Adamas is addressing that threat with a triple-therapy combination of amantadine (an M2 inhibitor), ribavirin (a nucleoside analog), and oseltamivir (a neuraminidase inhibitor). In a paper presented at the “ICAAC” conference, researchers from Adamas, Utah State University, Amsterdam Medical Center, Naval Health Research Center, and the University of Alabama indicated that “the combination was highly synergistic in vitro, and the synergy was significantly greater than the synergy of double combinations against both sensitive and resistant viruses.” Specifically, the combination therapy was up to 20-fold more effective than monotherapy, and also was effective against oseltamivir- and amantadine-resistant strains. As yet, the reasons for this effectiveness remain unknown, although Went has some theories.

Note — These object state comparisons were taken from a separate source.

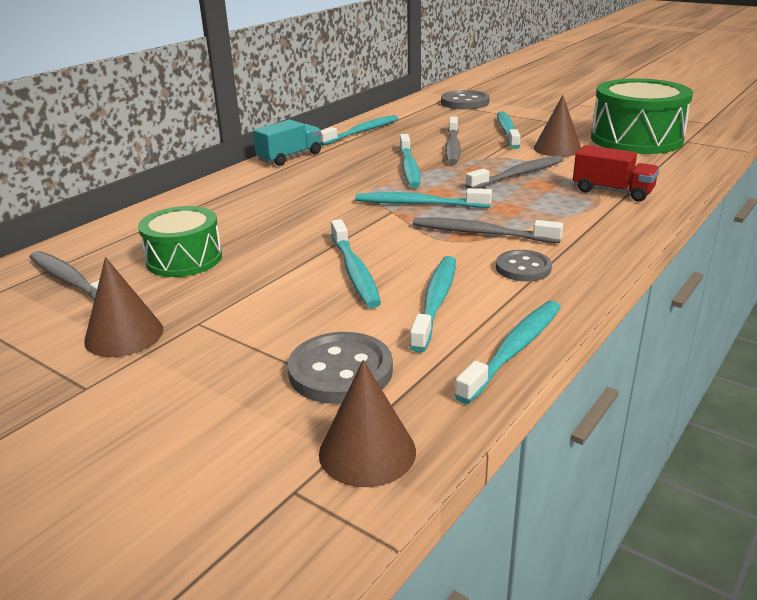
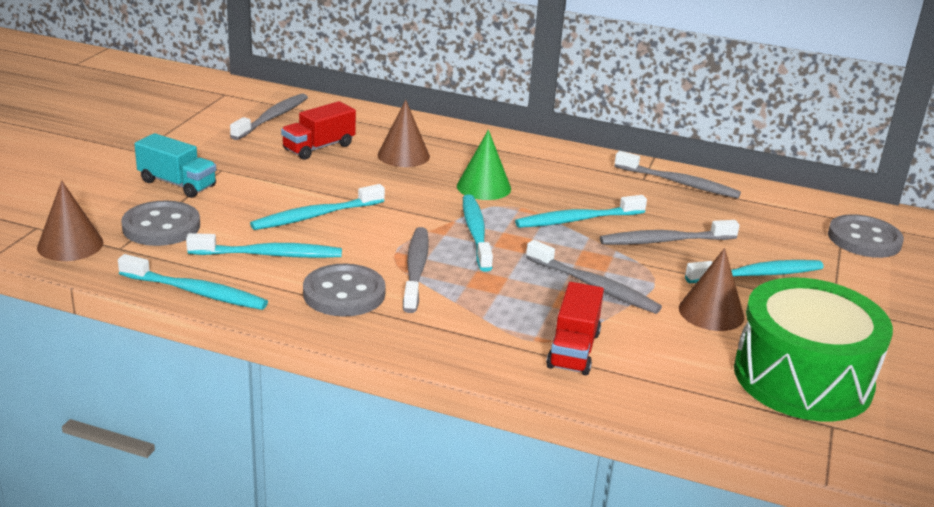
camera: 70 degrees right, 0 degrees up
brown cone [84,257,163,357] -> brown cone moved to [378,100,430,167]
green drum [138,206,222,277] -> red truck [281,101,356,160]
turquoise truck [253,119,321,166] -> turquoise truck moved to [134,133,216,198]
turquoise toothbrush [320,115,399,146] -> grey toothbrush [614,151,741,198]
grey button [496,250,552,281] -> grey button [303,264,386,317], size x1.53
none -> green cone [457,130,511,200]

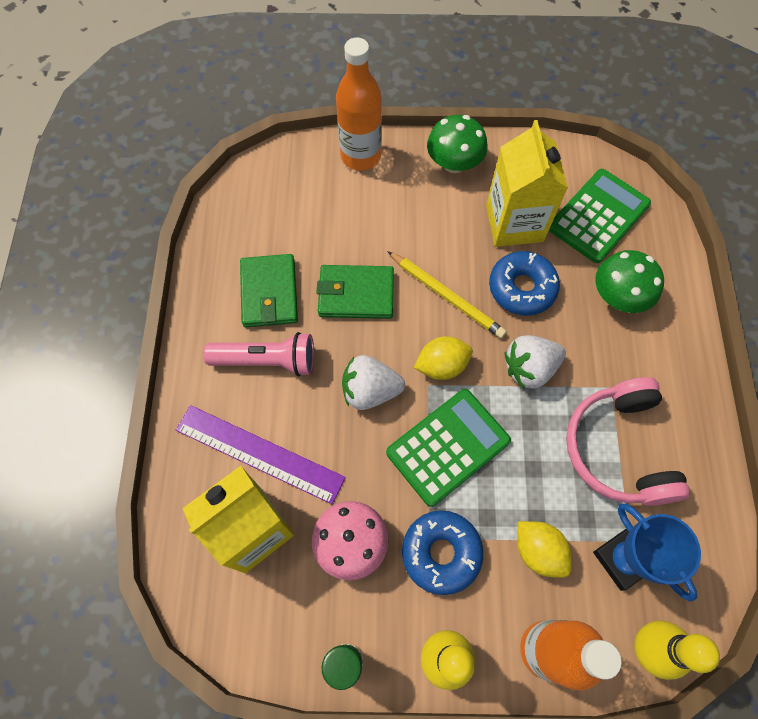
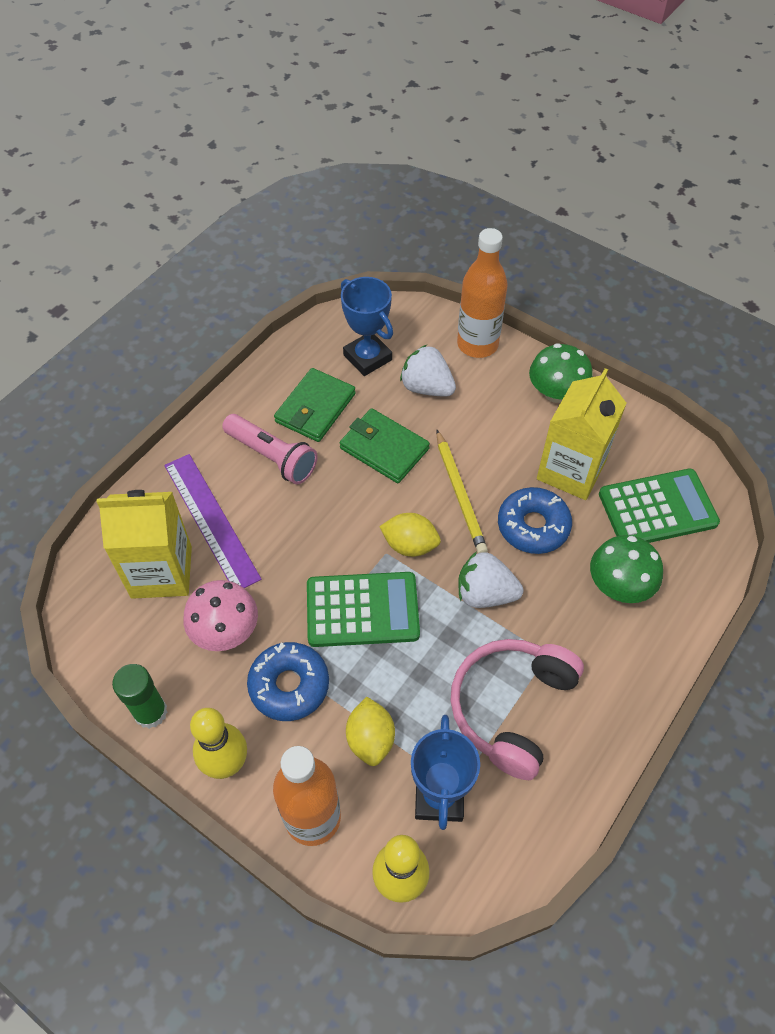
camera: 35 degrees right, 10 degrees down
white strawberry [342,355,405,410] -> white strawberry moved to [400,345,456,396]
none -> blue trophy [341,277,393,376]

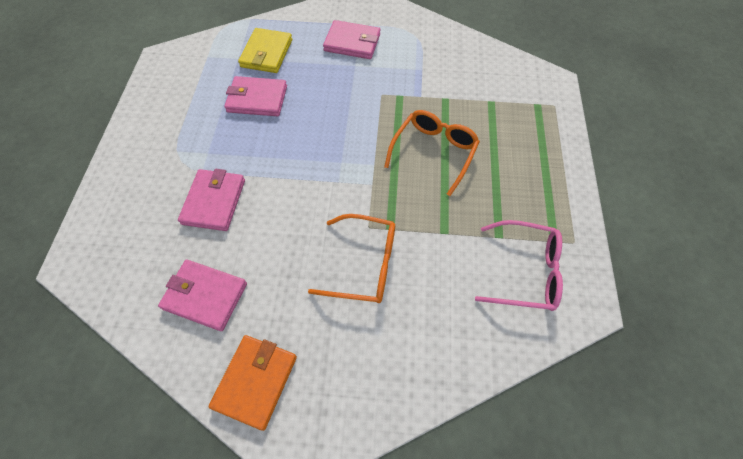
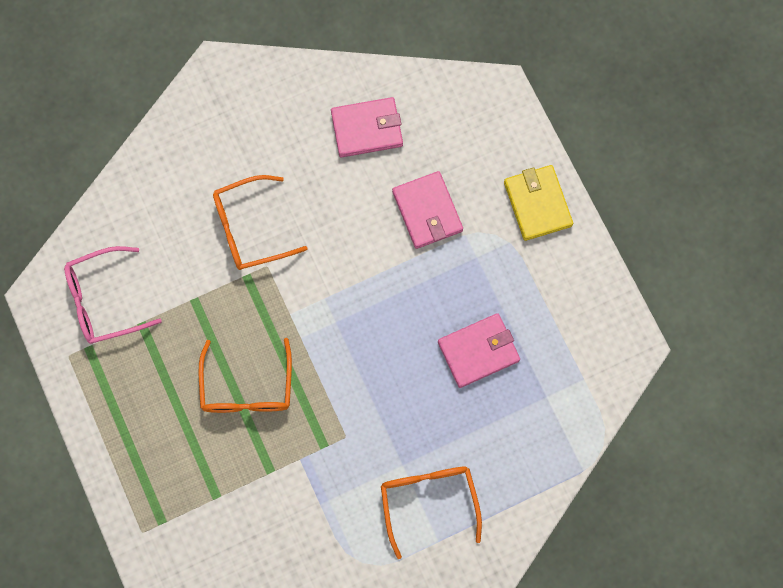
camera: 150 degrees right, 15 degrees up
orange wallet [209,335,297,431] -> none
yellow wallet [238,28,292,73] -> yellow wallet moved to [504,165,573,241]
pink wallet [323,20,380,59] -> orange glasses [381,466,482,559]

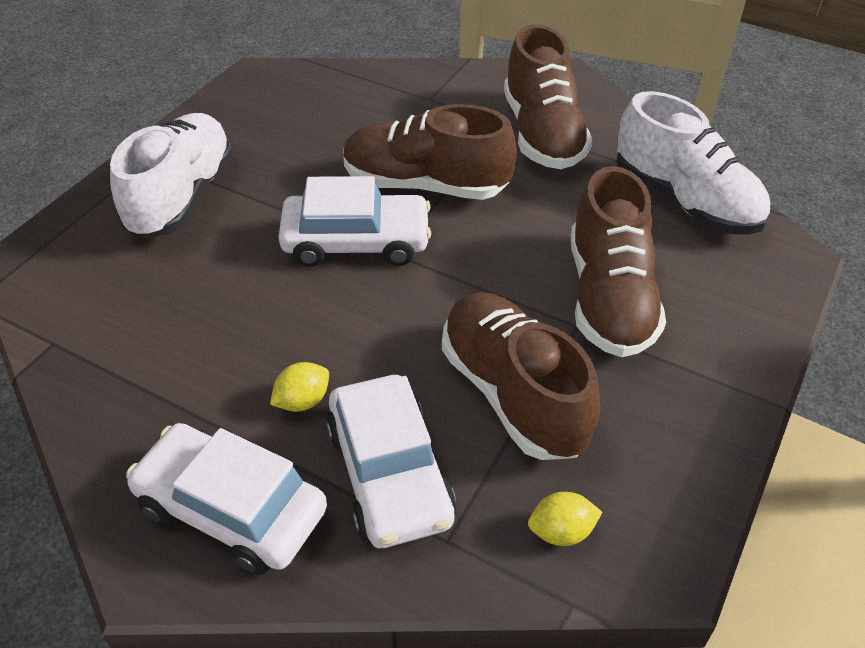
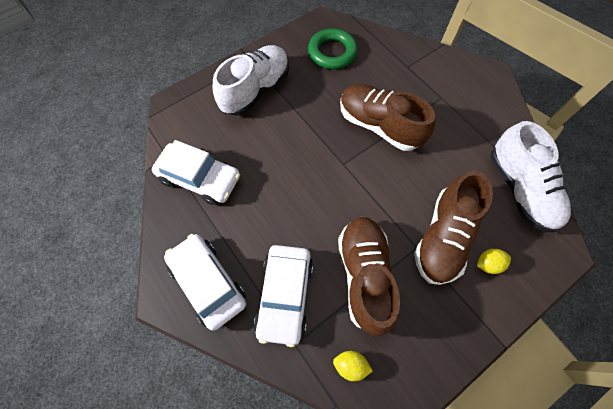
camera: 25 degrees right, 20 degrees up
yellow lemon [270,362,329,412] -> yellow lemon moved to [477,249,511,274]
white car [278,176,431,267] -> white car moved to [152,140,240,205]
brown shoe [504,24,592,169] -> none
none -> green ring [308,28,357,69]

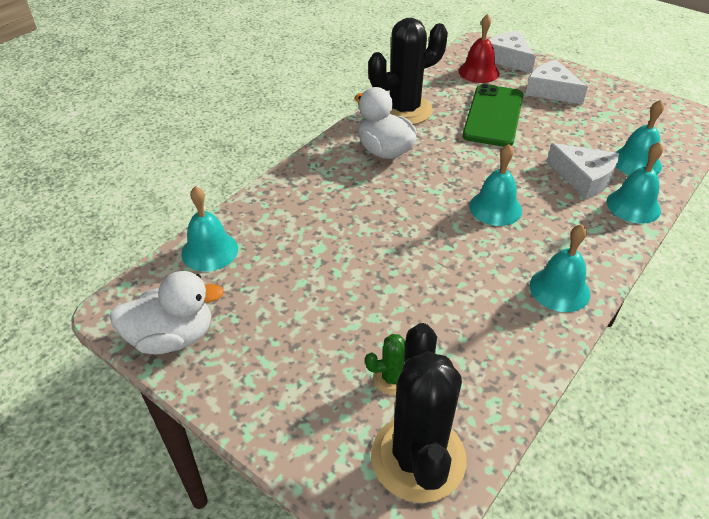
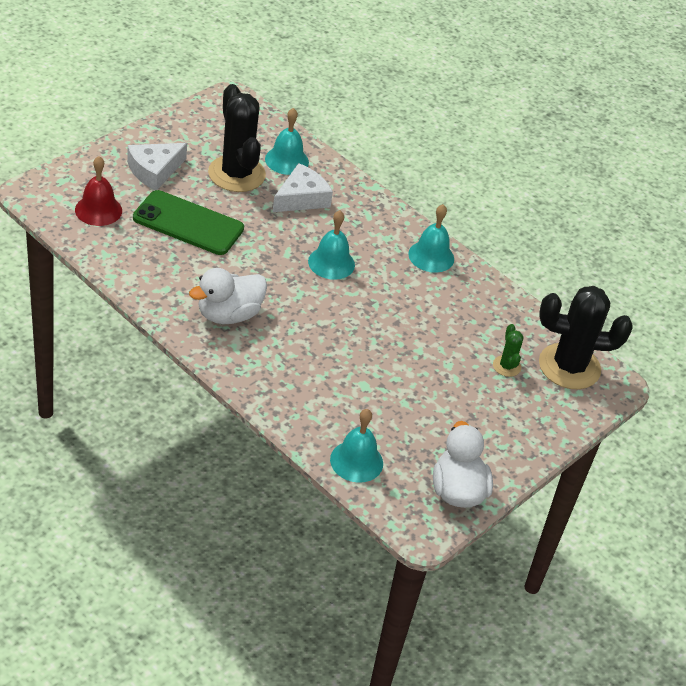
camera: 90 degrees left, 0 degrees up
black cactus [368,18,448,125] -> black cactus moved to [208,84,266,192]
white cheese [489,31,536,73] -> none
turquoise bell [607,142,663,224] -> none

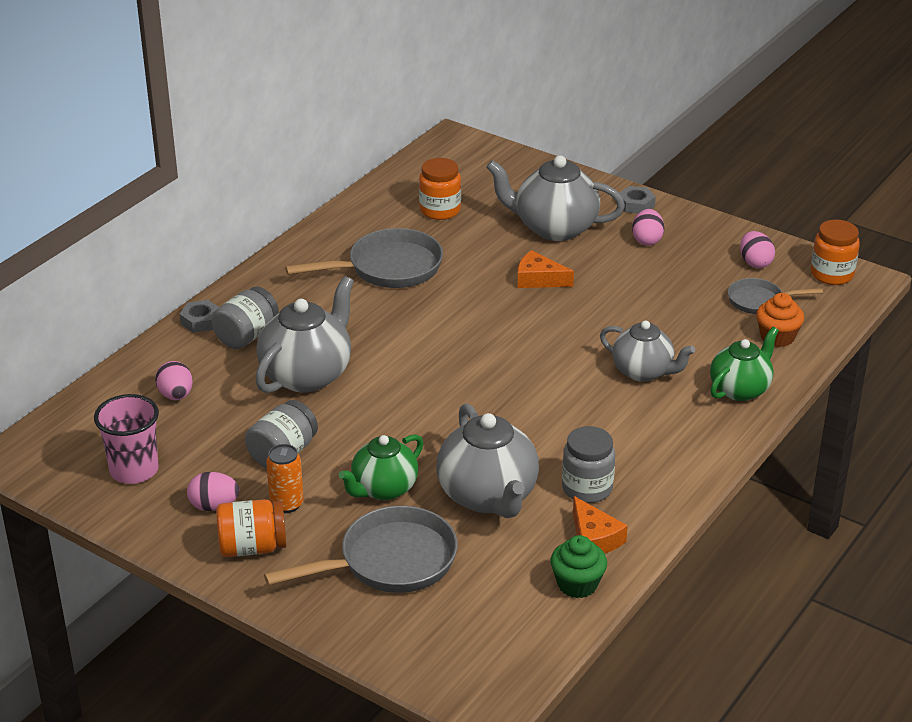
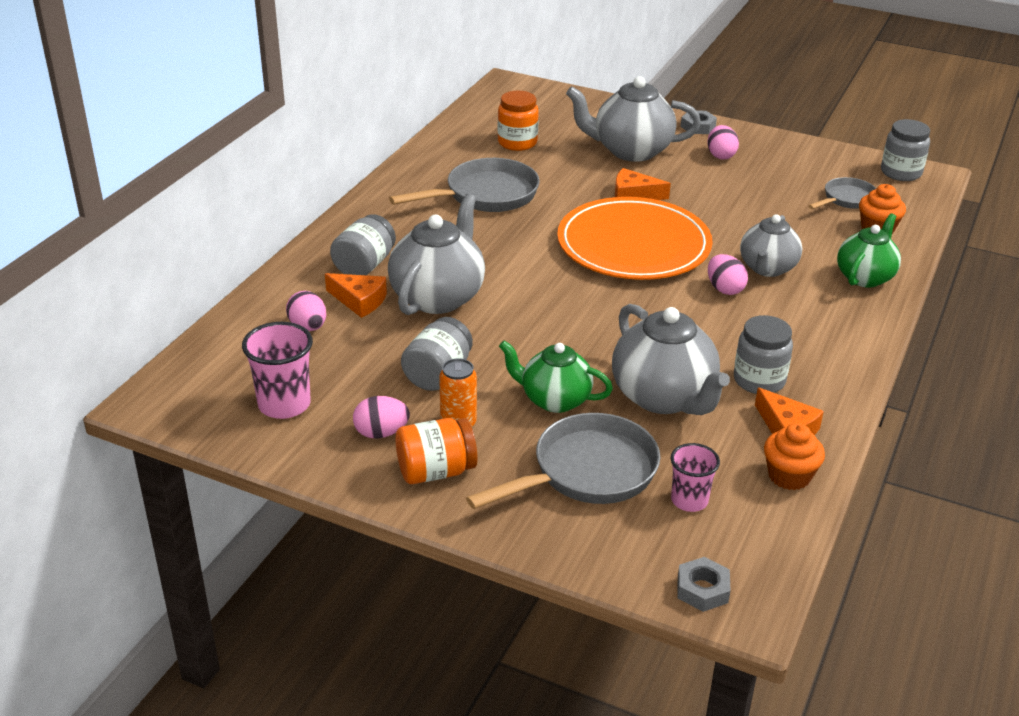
camera: 10 degrees left, 0 degrees up
grey nut [179,300,219,333] -> grey nut moved to [677,557,731,612]
green teapot [339,434,423,500] -> green teapot turned 75 degrees clockwise [499,340,613,413]
green cupcake [551,535,607,598] -> orange cupcake [764,423,825,490]
grey teapot [600,320,695,382] -> grey teapot turned 90 degrees clockwise [740,214,802,277]
grey pan [728,278,823,314] -> grey pan turned 150 degrees clockwise [808,177,876,209]
pink egg [740,231,775,268] -> pink egg moved to [708,254,748,295]
orange jar [811,220,860,285] -> grey jar [881,119,930,181]
none -> orange cheese [325,273,387,318]
none -> orange plate [557,197,713,280]
none -> pink cup [670,443,720,512]

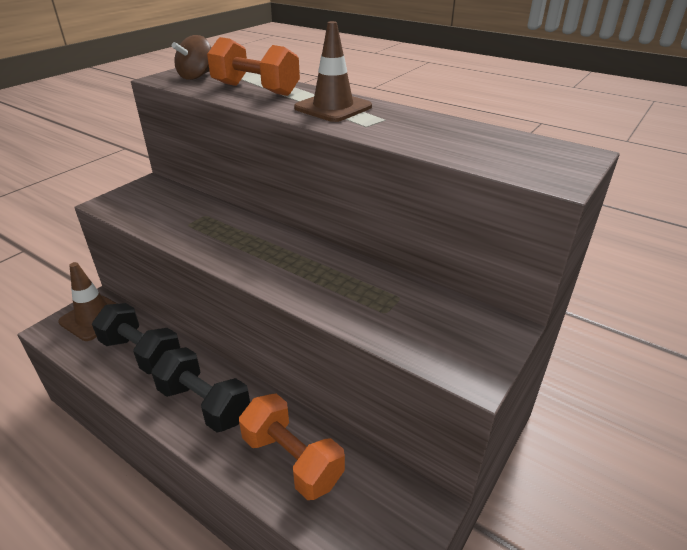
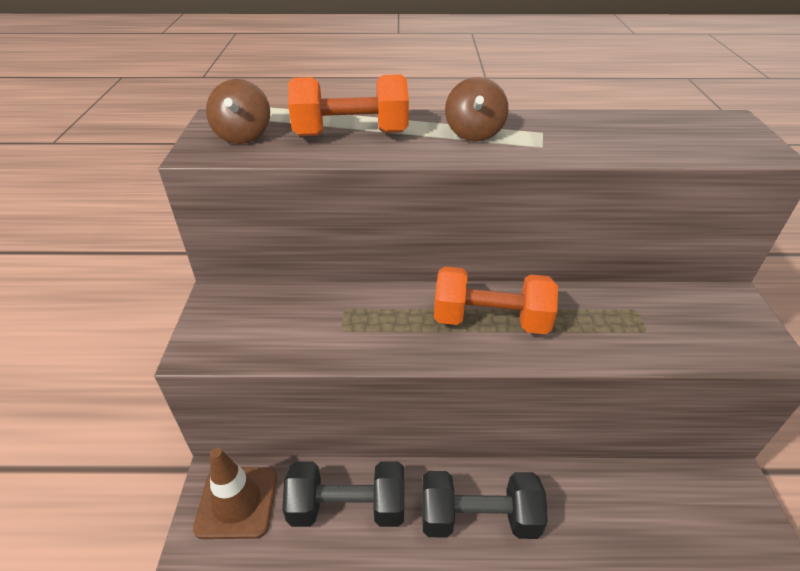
camera: 35 degrees left, 5 degrees up
orange dumbbell [239,393,345,500] -> orange dumbbell moved to [434,266,558,334]
brown traffic cone [294,21,372,122] -> brown spinning top [445,77,508,142]

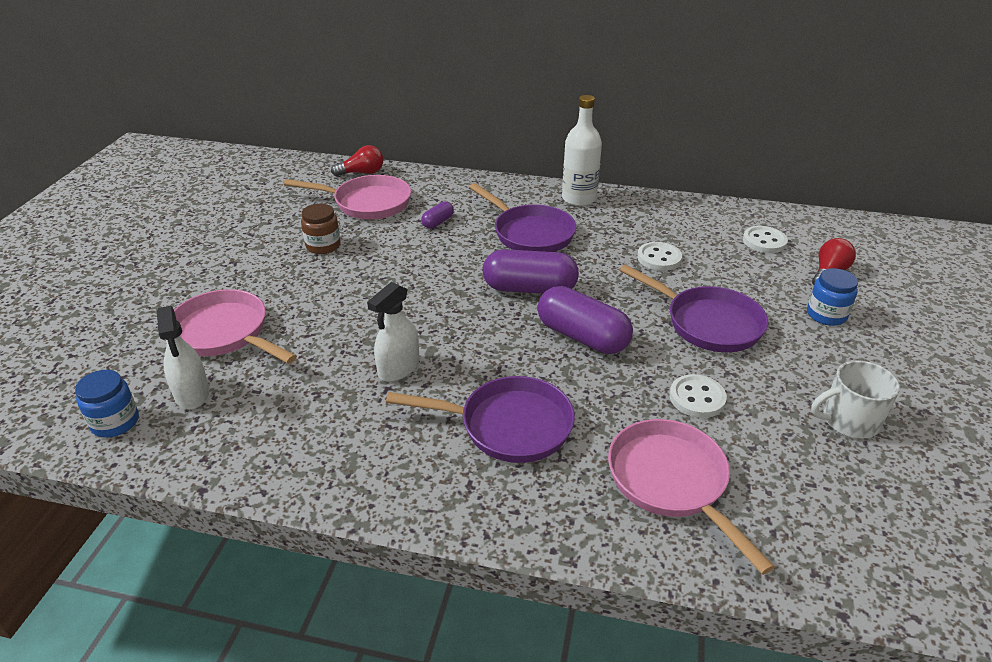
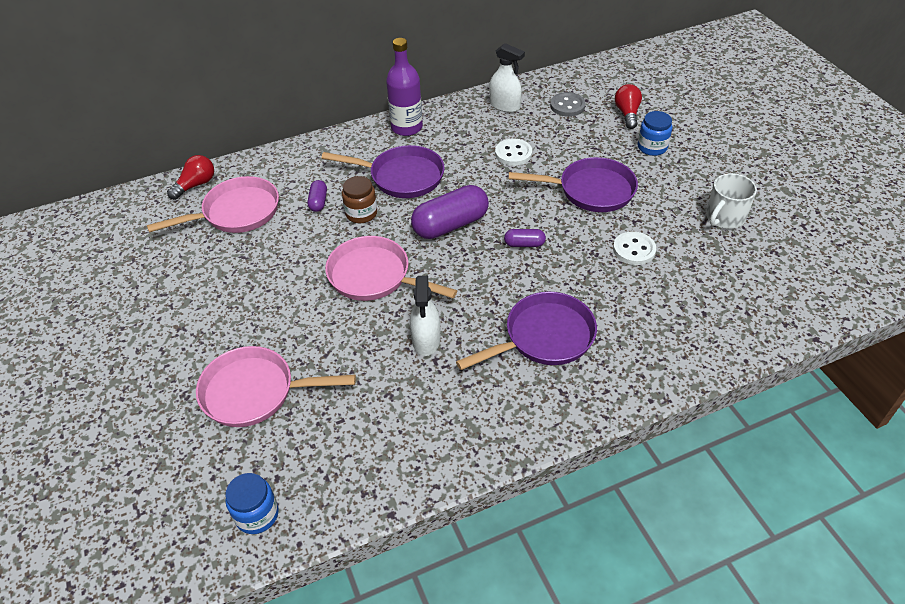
camera: 35 degrees left, 10 degrees up
white spray bottle [157,306,209,410] -> white spray bottle moved to [489,43,525,113]
brown jar [301,204,341,254] -> brown jar moved to [342,176,377,223]
purple capsule [538,286,633,354] -> purple capsule [504,229,546,247], size x0.48
white bottle [562,95,602,206] -> purple bottle [386,38,423,136]
pink pan [608,419,775,575] -> pink pan moved to [325,236,457,301]
white button [743,226,788,253] -> grey button [550,92,586,117]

“Phase II trials are under way now,” he says. The drugs used in the combination therapy are FDA approved either alone or for other uses, so developing a new therapy should take only a few years rather than the 10–15 years typical of new drugs.
Researchers at the University of California, San Diego also are looking at existing drugs as treatment options, using rational drug design to identify fragments of FDA-approved medications to counter drug resistance in emerging viruses. The search targeted the neuraminidase proteins on the surface of influenza viruses, using an algorithm that also considers how the proteins shift positions and shapes over time.
So far, by mixing fragments of approved drugs, the McCammon lab has identified six compounds that may target neuraminidase more broadly and inhibit it better than the approved flu therapies oseltamivir, peramivir, and zanamivir.
One of the concerns regarding resistance is that if the virus resists Tamiflu, it may also resist the various vaccines. As yet, the CDC isn’t worried. “As our laboratory scientists look at hundreds of thousands of strains, we are not seeing changes that alter the vaccine protection. Still, even with these variations, the vaccines that have been developed are very good matches,” the CDC’s Dr. Schuchat says.
Despite 2009’s shortages of vaccines and the development of drug-resistant strains, the ability to respond to emerging pandemics is progressing steadily. The sense within the industry is that extraordinary measures like fast-tracking will be unnecessary. The next few years will see a dramatic improvement in the ability of manufacturers to produce effective vaccines and therapeutics quickly and robustly.